Thomas Myers, Certified Advanced Rolfer(R), LMT, NCTMB, studied directly with Drs. Ida Rolf and Moshe Feldenkrais, and has practiced integrative bodywork for more than 25 years in a variety of cultural and clinical settings. Myers directs Kinesis, Inc. which develops and runs training courses internationally for manual and movement therapists. He served as a founding member of the NCBTMB, and as chair of the Rolf Institute's Anatomy faculty. His articles have appeared in a number of magazines and journals, and a book is now underway on his "Anatomy Trains" Myofascial Meridians approach. Myers retains a strong interest in perinatal and developmental issues around movement. His practice in Boston combines structural integration, physiological rhythmic sensitivity and movement. He lives, writes and sails on the coast of Maine.

1. Koch, L, 1997, The Psoas Book, 2nd ed, Guinea Pig Publications, ISBN 0965794407.
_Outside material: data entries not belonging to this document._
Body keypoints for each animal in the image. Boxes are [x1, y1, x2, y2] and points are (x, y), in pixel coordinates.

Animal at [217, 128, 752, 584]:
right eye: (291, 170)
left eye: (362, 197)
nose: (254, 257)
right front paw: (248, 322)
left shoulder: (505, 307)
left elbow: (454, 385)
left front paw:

2. This and the columns following depend on ideas gratefully received from Rolfers Robert Schleip (lecture notes on the adductors and psoas, first published in Rolf Lines, Nov. 1998, and available at, Michael Murphy (notes for a workshop on the psoas, not published), and Michael Morrison ("Further Thoughts on Femur Rotation and the Psoas," Rolf Lines, Fall 1999, available on Any failure to convey their ideas accurately is entirely my own.
3. Rolf, Dr. I.P., Rolfing; Dennis Landman , 1977 (San Francisco), p116. Published by the Rolf Institute: 800/530-8875.
4. For example: Basmajian, John, Grants Method of Anatomy, 8th ed, p 264; and Luttgens, Kathryn, Kinesiology, 7th ed, p 153.
5. Rolf, Ida, Rolfing, 1977 Dennis Landman Pub, p 170.
6. Once again, I would like to acknowledge the contributions of Rolfers Michael Murphy, Robert Schleip and Michael Morrison to this discussion, as well as numerous students and practitioners who have struggled with this vexing conundrum.